Flickr Credit: Sangudo
Flickr Credit: Sangudo

This past Sunday we talked about imperfection and the importance of being average and ordinary. Jesus’ work in Galilee reveals his desire to “build an alliance of backwards people” or as another person put it, Jesus worked to create the “fellowship of the disqualified.” We put so much pressure on ourselves and others to be perfect, successful, to look beautiful, keep up certain appearances, that we avoid our own imperfections to painful consequences. This avoidance is not only dangerous for our spiritual lives, it keeps us from being fully present to others in their weakness.

I think of the Lord’s Prayer which says:

And do not bring us to the time of trial, but rescue us from the evil one.

This is an important reminder embedded within the memory of the church, through one of it’s central prayers, that we are indeed susceptible to and prone towards temptation, weakness, and falling into trial. This is a confessionary act reminding us of our necessary reliance on God’s love and guidance, rather than our own straining towards perfection.

When you are average it is easier to just go and do what needs done. You don’t mind asking for help. You know that mistakes happen and that you can learn from them. It’s okay to look awkward. You find it more important to be there, to show up and try, than to get it all right the first time.

There’s a story about the Oregon poet William Stafford along these lines. Stafford was known to wake up at 4am every morning to write poetry. He saw it as “breaking off pieces of his life and turning them into poems.” In his life he wrote somewhere around 22,000 poems. Do you know how many were published? 3,000.

Radical Presence” author Mary Rose O’Reilly writes about this that:

“Somebody said to him, ‘But surely you can’t write a good poem every day, Bill. What happens then? ‘Oh,’ he said,  ‘then I lower my standards’” (quoted in Patricia Madson’s Improv Wisdom).

I love this. It’s like trying High Jump for the first time. You don’t start with the bar at 5 feet. You start with something lower and continue to work on it. Maybe the bar barely raises, but part of the thrill is just learning how to clear the bar!

Often our idea of perfection or being successful or unique paralyzes us from moving in areas we may feel strongly about or called to. I am less likely to do something if I think that I won’t do well at it or might fail.

But what is failure? Are there ways in which I might begin redefining my expectations and outlook?

And what if instead of trying to constantly achieve, I welcome the average and ordinary. Not every word I write, post I share, or speech I deliver has to – or ever will – be perfect. I wasn’t called to be perfect. I was called to be who God has made me to be.
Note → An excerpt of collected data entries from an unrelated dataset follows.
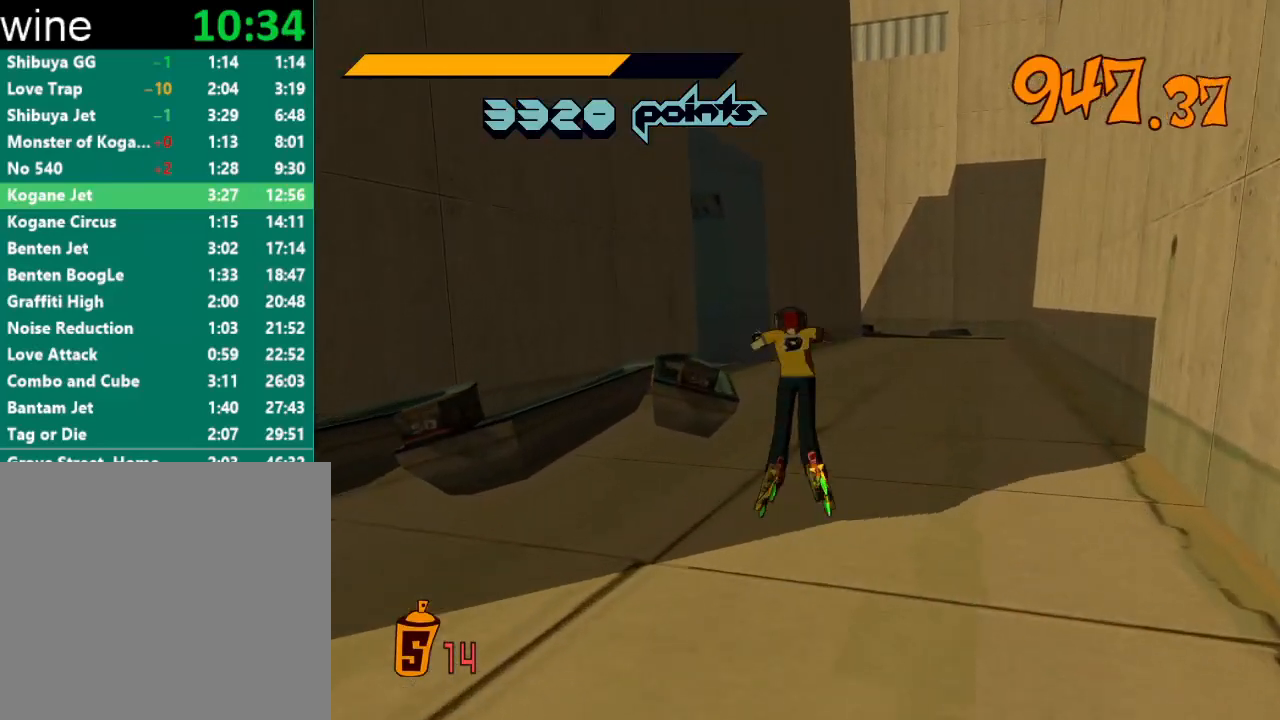
{"buttons": ["A", "R2"], "left_stick": "center", "right_stick": "center", "events": [[67, "left_stick", "up-left"], [333, "left_stick", "center"]]}
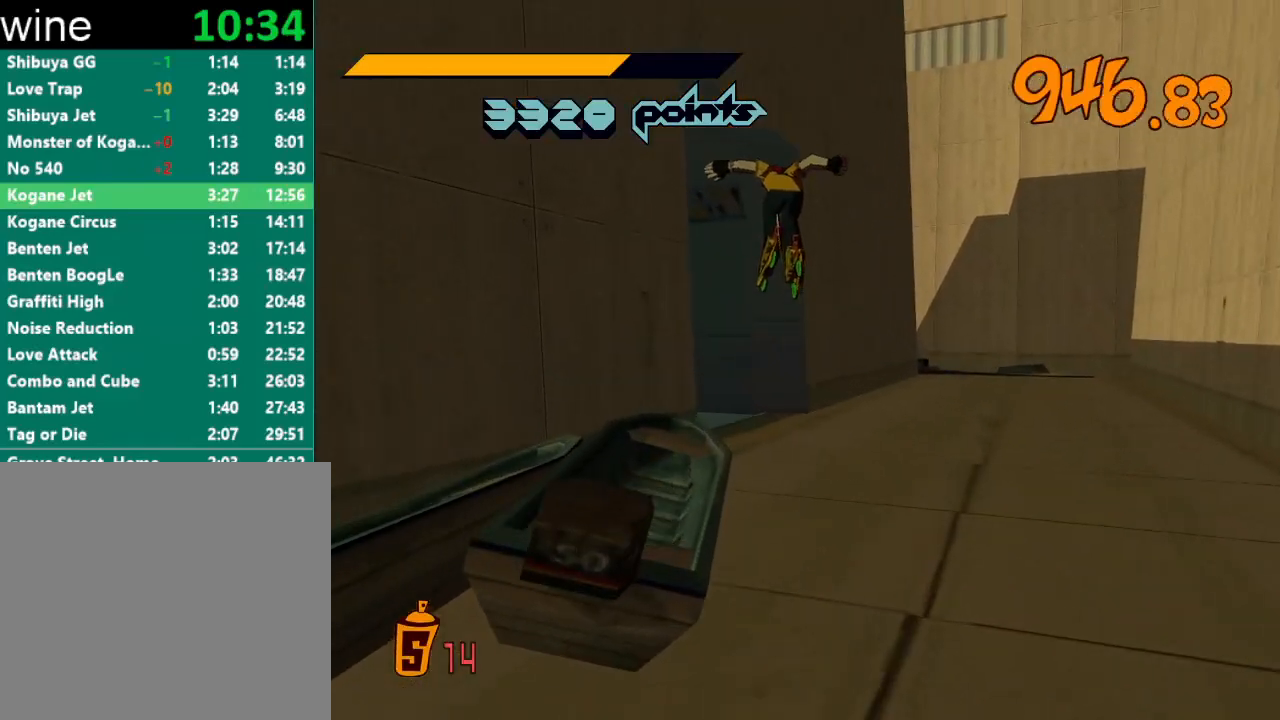
{"buttons": [], "left_stick": "up", "right_stick": "down-left", "events": [[33, "A", "up"], [67, "left_stick", "up"], [100, "R2", "up"], [433, "right_stick", "down-left"]]}
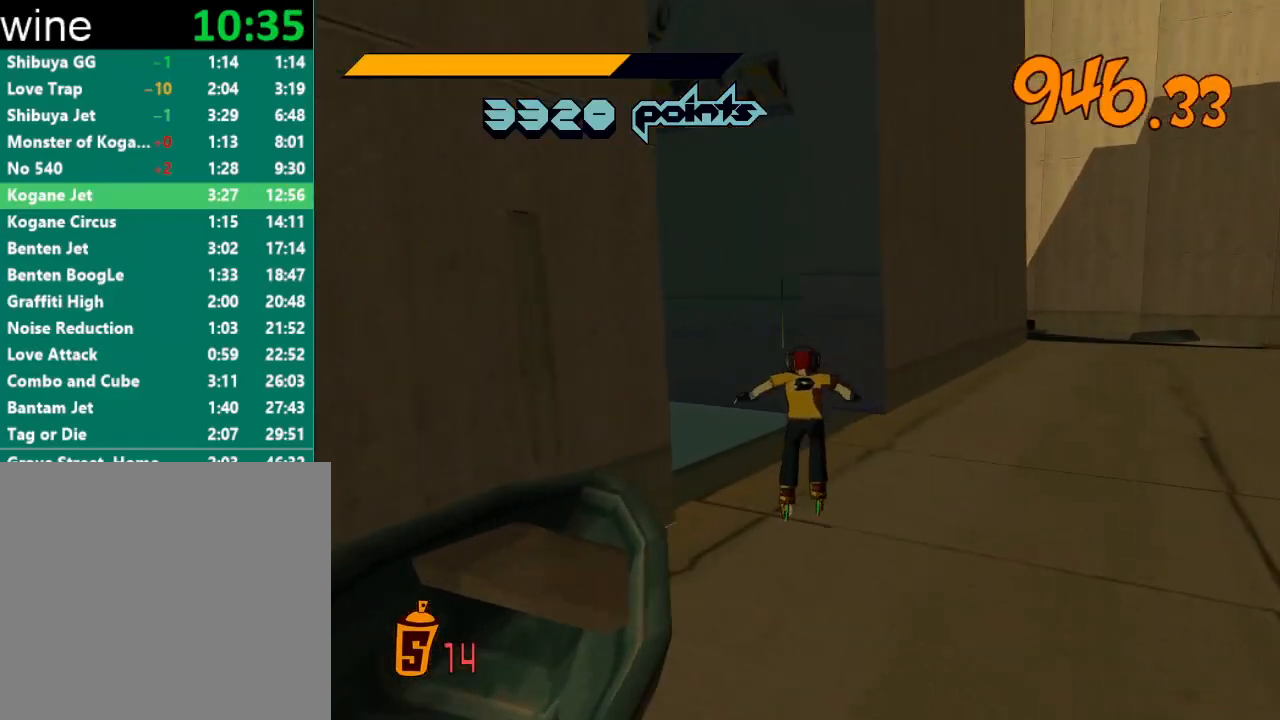
{"buttons": ["R2"], "left_stick": "up", "right_stick": "center", "events": [[100, "R2", "down"], [133, "left_stick", "up-left"], [467, "left_stick", "up"], [500, "right_stick", "center"]]}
For me personally, I have stopped trying to preach “world changing” sermons each week. It was an expectation that I couldn’t meet and it constantly left me feeling overly stressed about this part of my job. I have decided that an average sermon is good enough. This has made a difference in how I feel about my work.

Stafford also wrote:

“It is important that awake people be awake.”

I believe it’s much easier to be awake and embrace the gift of who God has made us to be when we are not constantly straining under the pressure of perfection.


What can you learn from your relationship to your imperfections?